> Selected passage
»»

CHIP 2021-05 Targeted Virtual Machine Limits

If we had stream hash function opcode(s), then you could split the TX across multiple inputs, but then parsing it would become complicated.

I’d like to put something on the brainstorming table. It’s so cumbersome to slice up the pushed TX to extract the fields, you have to implement a TX parser from Script. Why not have an opcode to “load” a TX from stack, and then use introspection opcodes on it, something like:

<push raw tx> OP_1 OP_TXFROMSTACK OP_INPUTBYTECODE

The OP_FROMSTACK would be like a prefix to introspection code-points. If used, then an introspection opcode MUST follow (except UTXO codes which should fail eval). In the example, the VM would parse the stack item as a TX and extract bytecode of input with index 1.

1 Like

Another benefit of focusing on this issue before other VM-related upgrade proposals: we’ll get much better real-world usage information to guide to future improvements like bounded loops or any changes related to higher-precision math emulation.

Loops are essentially a transaction size optimization: anything that can be done with loops can also be done by automatically unrolling the loop in the transaction compiler (already done today by some BCH VM compilers).

Better targeted VM limits would allow the development ecosystem to experiment more with various constructions and help to validate specific proposed APIs for “native” bounded loops. (Whereas right now, developers can already achieve the same behavior as using loops, but only by breaking computations up across multiple inputs such that each remains within today’s poorly-targeted limits.)

Similarly, with better limits, we’ll also be able to see if/how developers actually use higher-precision math emulation in the wild, giving us much better data with which to judge the actual impact of any proposed optimizations.

2 Likes

Probably best to break any further discussion on this out into a new thread, but I’ll just add a few thoughts. I wrote a little about this sort of “Serialized Transaction Introspection” here too.

  • After CashTokens, I think the use case for parent TX introspection is very, very limited: essentially just “punishment transactions” in anti-double-spending schemes that regulate the spending of P2PKH contracts (e.g. Treeless ZCE). Other kinds of contracts can allow participants to commit to a more-efficient-to-enforce message structure, so the same sort of punishment transactions don’t require inspection of parent transactions. (The downside is that these schemes require setup, whereas treeless ZCE requires only some confirmed P2PKH outputs without any further setup.)
  • I’m likewise very uncertain about streaming hash function opcodes – I don’t know of any use cases beyond working around absurdly-small stack item size limits, and they’re a pretty inefficient solution at that (more assigned VM opcodes, longer contract bytecode when used, more cycles during execution, messier to optimize with caching/memoization).
  • Currently, the VM is agnostic to the actual structure of encoded transactions; an operation parsing serialized transactions would necessarily mix a lot of complexity back down into underlying VM implementations. Depending on design, it could also prevent future improvements to transaction format, as we can’t rule out that some P2SH contracts might be broken by any observable change to the “VM API”.

««

> Data excerpt
»»

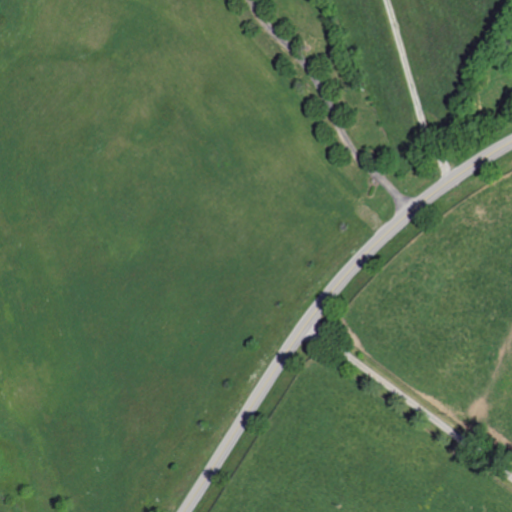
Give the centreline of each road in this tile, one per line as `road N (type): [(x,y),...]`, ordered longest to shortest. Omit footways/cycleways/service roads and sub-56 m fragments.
road 1 (secondary): [(181,511),(275,366),(358,261),(412,212),(511,144)]
road 2 (residential): [(303,328),(511,479)]
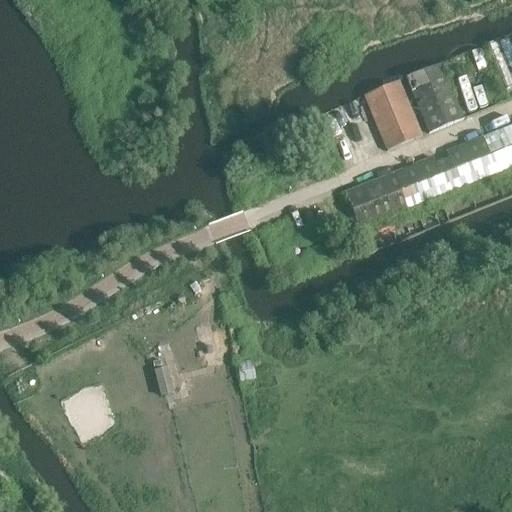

««

> Task requirements
**a)** Reproduce the part of the forum thread on virtual machine limits starting with "<push raw tx>" and going on through "with index 1.".
**b)** In the forum thread on virtual machine limits, shorten the paragraph that begins "Better targeted VM limits would allow" while keeping its main facts.
**c)** Extend the forum thread on virtual machine limits by writing what comes next after its final sentence.

> Solved tasks
**a)**
<push raw tx> OP_1 OP_TXFROMSTACK OP_INPUTBYTECODE

The OP_FROMSTACK would be like a prefix to introspection code-points. If used, then an introspection opcode MUST follow (except UTXO codes which should fail eval). In the example, the VM would parse the stack item as a TX and extract bytecode of input with index 1.

**b)** Better-targeted VM limits would let developers experiment more with different constructions and help test proposed APIs for native bounded loops. Developers can already get loop-like behavior today, but only by splitting computations across multiple inputs so each stays within the current poorly targeted limits.

**c)**
  • I don’t think this would actually reduce the number of bytes used, even for these very unusual parent transaction inspection: <part> <part> OP_DUP [analyze] OP_CAT has ~equivalent overhead as <raw_tx> OP_DUP <some_item_number> <some_item_type> OP_TXFROMSTACK [analyze]. I think developers would get the same value from a user-space library that simply makes working with the transaction preimage a little more comprehensible. (Though again, I really doubt this will be common outside the treeless ZCE contract itself.)
1 Like

Yeah I think this philosophy makes the most sense. Main motivation for these new opcodes is to squeeze the functionality into the current per-input limits so people can keep their sanity when designing contracts :slight_smile: Also, with current limits, splitting a contract to multiple inputs results in lots of overhead since they need to require/verify each other’s execution - which spends a lot of redeem script size & opcode count budget.

But if limits were increased, then functionality could be achieved by unrolling the operations, so the only motivation for specialized opcodes would be to reduce TX sizes, which is an OK goal but would be premature optimization given the current context.

With this in mind, I believe this limits CHIP should be top priority for the next VM upgrade.

4 Likes

Interestingly enough, that overhead is much smaller than you might expect. E.g. for Jedex’s process tick transaction, the “market maker” can be split across any number of inputs – each input has a mutable token with a 1-byte commitment indicating it’s index in the sequence of contracts. Each must verify:

  • That it’s at the expected input index (e.g. OP_INPUTINDEX <4> OP_EQUALVERIFY) and has the expected commitment at that index (e.g. <0x01> OP_EQUALVERIFY)
  • That it’s covenant is reproduced (e.g. <4> OP_UTXOBYTECODE <4> OP_OUTPUTBYTECODE OP_EQUALVERIFY)
  • That the UTXO token category is equal to the input token category (e.g. <4> OP_UTXOBYTECODE <4> OP_OUTPUTBYTECODE OP_EQUALVERIFY)
  • And that it’s portion of the computation is fulfilled, (e.g. <3> OP_INPUTBYTECODE <8> OP_SPLIT <8> OP_SPLIT [...] to split off the result of the last computation and do something with it.)

So there’s significant overhead in terms of transaction size due to other components (~60 bytes per output, ~40 bytes per input), but from the perspective of the contract code, it’s only ~12 operations/~20 bytes of overhead in each “code split” (of 201 operations and 1650 bytes, respectively).

Of course, I’d prefer bring that overhead to 0 (in most cases) by targeting VM limits to be less wasteful. Just wanted to offer more background here and note that this is partially a tooling problem; our tools need to get better at combining multiple contracts into atomic transactions for other reasons, regardless of VM limits, as there are lots of cases which require this coupled-contracts primitive.

3 Likes

Just want to highlight what I think is next here:

I’d love to see node implementation developers experiment with how the VM can most simply and efficiently limit stack memory usage.

The current proposal is essentially: sum_all_stack_items + stack_depth <= 130,000. That limit is rounded up from a max of 125,320 + 242 in what we believe is the most memory-expensive script currently possible.

The issue here is that we need to check memory usage after every operation in which memory usage might have increased.

Instead of the simple, incrementing counter that is currently used (++maxOperationsPerEvaluation < 201), we have to accumulate the sizes of all stack memory items, then add the length of the stack.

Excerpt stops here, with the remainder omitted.